> _Assignment_
Render this sentence from the Round Table newsletter item in Spanish: "The October dinner had a better turnout than the previous two."

> _Passage provided_
# # # #
THE ROUND TABLE CARRIES ON
THE BROADSIDE resumes regular publication with this December 2017 issue. There was a two-page October issue, featuring Jack Buchanan’s moving tribute to Tom Fleming. Jack edited THE BROADSIDE’s April, June and October issues on a temporary basis after Tom’s health made it impossible for him to continue as editor.
Your new permanent editor, beginning with this issue, is Fred Cookinham, of Revolutionary War walking tour fame.
At the October dinner, Chairman Dave Jacobs proposed a toast to Tom, and a moment of silence for our friend, editor, Program Committee Chairman, and charter member. After almost fifty books published by Tom, it is sad to think that we will see no more from his busy pen.
The October dinner had a better turnout than the previous two.
A WORD FROM YOUR EDITOR ABOUT YOUR EDITOR
Frederick Cookinham, 63, got his BA in American History from Cortland State College in 1976. His MA is from Brooklyn College. He has given walking tours of Manhattan since 1996, while making his living as a proofreader at the Wall Street law firm of Cahill Gordon & Reindel. He is the author of two books that are mainly about Ayn Rand, but also about New York City and its architecture and public art, and about its role in the American Revolution. He lives in Woodside, Queens with his wife of sixteen years, Belen Negron Cookinham.
# # # #
> _Excerpted records_

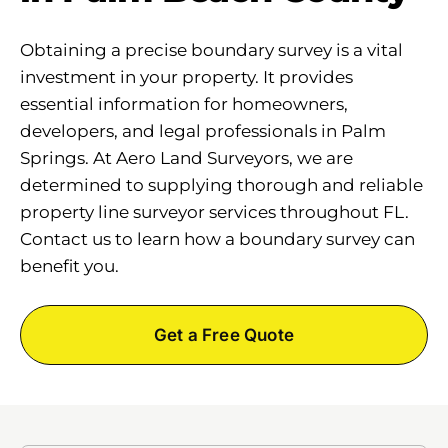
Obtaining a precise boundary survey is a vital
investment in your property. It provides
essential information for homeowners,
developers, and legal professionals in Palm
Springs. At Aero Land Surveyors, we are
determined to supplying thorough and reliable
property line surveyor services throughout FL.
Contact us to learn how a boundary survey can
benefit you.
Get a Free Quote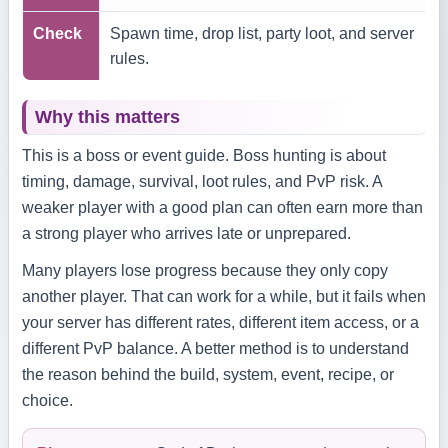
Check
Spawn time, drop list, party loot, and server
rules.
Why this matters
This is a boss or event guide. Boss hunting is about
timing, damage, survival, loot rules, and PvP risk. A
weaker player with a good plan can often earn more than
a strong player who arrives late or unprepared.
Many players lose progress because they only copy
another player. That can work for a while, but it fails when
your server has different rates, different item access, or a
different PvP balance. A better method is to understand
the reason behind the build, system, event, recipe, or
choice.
# # # #
> _Answer to this task_
La cena de octubre tuvo una mejor asistencia que las dos anteriores.